Early in Harley’s life, she began exhibiting unusual behaviors around eating and was still unable to crawl at 11 months old or chew food. Being concerned about Harley’s inability to crawl, Harley’s pediatrician referred them to physical therapy. It was during one of Harley’s physical therapy appointments that Season was first referred to the regional center. After the regional center conducted its in-home assessment, Harley qualified for the Early Start program and began receiving early intervention services which included behavioral therapy and occupational therapy. At age three, Harley graduated from the program. She continues to qualify for services under the Lanterman Developmental Disabilities Act.

Season has her Master’s in Psychology and had worked as a Tribal Social Services Director for nearly four years, but it was not until she found herself struggling to meet the special needs of her daughter, that she learned about regional centers and their programs. Season realized there were many service access and equity barriers that exist for tribal families with special needs, primarily due to a lack of awareness and a disconnect between many regional centers and tribal communities.

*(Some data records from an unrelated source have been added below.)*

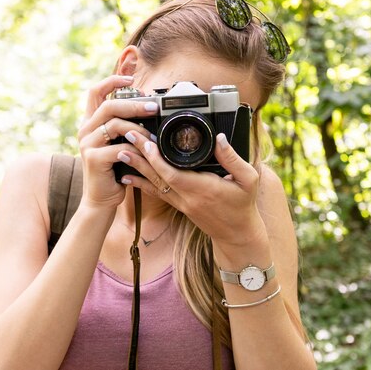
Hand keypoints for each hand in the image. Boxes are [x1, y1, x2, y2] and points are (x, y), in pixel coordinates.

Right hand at [77, 76, 158, 208]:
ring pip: (115, 125)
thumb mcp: (118, 144)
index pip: (95, 92)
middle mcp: (85, 131)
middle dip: (134, 104)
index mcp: (90, 124)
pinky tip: (144, 154)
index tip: (131, 79)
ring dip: (138, 129)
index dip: (112, 81)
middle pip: (108, 106)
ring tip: (152, 136)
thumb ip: (125, 128)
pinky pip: (119, 147)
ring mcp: (87, 144)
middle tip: (153, 108)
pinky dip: (135, 149)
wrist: (101, 200)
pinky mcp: (93, 159)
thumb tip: (147, 109)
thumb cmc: (114, 171)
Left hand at [117, 130, 265, 245]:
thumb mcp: (248, 179)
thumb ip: (233, 158)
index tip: (147, 141)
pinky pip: (157, 193)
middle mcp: (188, 197)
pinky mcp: (179, 206)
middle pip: (158, 176)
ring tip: (121, 152)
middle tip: (127, 136)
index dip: (157, 158)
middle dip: (141, 155)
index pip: (173, 174)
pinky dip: (141, 183)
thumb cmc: (243, 205)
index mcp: (203, 189)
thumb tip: (220, 138)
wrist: (237, 234)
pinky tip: (127, 175)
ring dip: (137, 167)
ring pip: (154, 184)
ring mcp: (181, 203)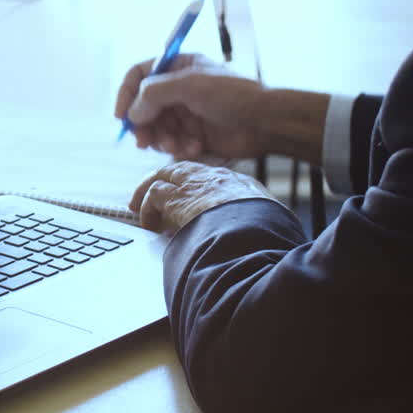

Season contacted the California Department of Health and Human Services and the Department of Developmental Services (DDS) to share Harley’s story and advocate for better outreach efforts to tribal communities. Harley’s story was compelling and the departments agreed that something needed to be done. After researching the data on tribal families, a new initiative called the “Early Start Outreach to Tribal Communities” was introduced. The San Diego Regional Center is now working closely with Acorns to Oak Trees and others on ways to build a bridge between the regional centers and the tribal families that need support.

Season’s passion has always been to serve tribal communities and through their journey with Harley and navigating the regional center system, Season launched the non-profit, Acorns to Oak Trees. Acorns to Oak Trees helps families successfully navigate the system of their regional center and school district to ensure access to resources and quality services.

The non-profit was recently awarded a grant from DDS for Harley’s Hope Project which utilizes storytelling by sharing Harley’s story and those of other tribal families to increase awareness in tribal communities about intellectual and developmental disabilities and works to build relationships between regional centers and tribal families.

For James, his journey with Harley has proven to be one of the most transformative experiences in his life and has redefined much of his life’s purpose and passion. His involvement in Acorns is an integral part of why he and Season are able to connect with so many tribal families. James talks of his journey in working with his daughter and learning about her disability in a way that is extraordinarily approachable.

Harley is just one little native, but her story will have a significant impact on the lives of thousands of native children across California.